In our experience, it is rare that a handful of property-based tests do not catch a scenario had not been considered even after writing several unit tests. As discussed, these are potentially catastrophic defects that could bring down your application.

Property tests encourage a different way of thinking about problems. We don’t just try to enumerate common scenarios (though this is useful too), but we try to really understand how a system behaves in the general sense - what are we really trying to accomplish? For example, rather than discussion “f(4) returns 12”, we discuss the transformation that f would apply on its input. This leads to richer discussions, and greater test coverage with fewer tests to maintain.

What to watch out for?

As the complexity of generators and property tests increases, so does the possibility that the same error in logic may be repeated in both your function and generator/test code. As input and outputs are not in plain site, these errors may not be as obvious as with hard coded unit tests. Generator code must also be maintained, and thus complex generator code can become a liability in much the same way that complex product code can be.

When browsing API documentation, I often find myself skipping over the descriptions (after all a well named function shouldn’t require a lengthy description) and going straight to a concrete examples to see how a function should be used.
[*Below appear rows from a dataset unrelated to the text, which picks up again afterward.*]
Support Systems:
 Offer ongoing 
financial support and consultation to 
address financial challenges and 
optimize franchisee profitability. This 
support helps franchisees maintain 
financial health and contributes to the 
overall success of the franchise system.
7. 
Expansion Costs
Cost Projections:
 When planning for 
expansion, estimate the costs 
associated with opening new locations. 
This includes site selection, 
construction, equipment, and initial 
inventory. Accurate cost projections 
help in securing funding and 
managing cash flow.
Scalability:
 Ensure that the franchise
If you believe - as I do, that good unit tests should act as executable documentation for your code, then unit tests involving concrete inputs are still an important part of your executable documentation.

Finally, our experience has been that when property tests fail - a good old xUnit style test is more effective at debugging and diagnosing the exceptional case than rerunning the same property test that likely only fail sporadically.

For those reasons, I would advocate having property based testing as a compliment, rather than a complete replacement for traditional unit tests. Thankfully, all suites that support property-based testing also support traditional unit testing, so it’s very easy to do both!

In Closing

Property-based tests are a fantastic complement to TDD and traditional x-Unit testing. They help you cover significantly more input combinations with fewer tests, while helping you discover corner cases that you may not have considered in your initial design or test scenarios. They provide a powerful guard against unexpected behaviours while documenting behaviours that help us better understand how our functions work in the general sense.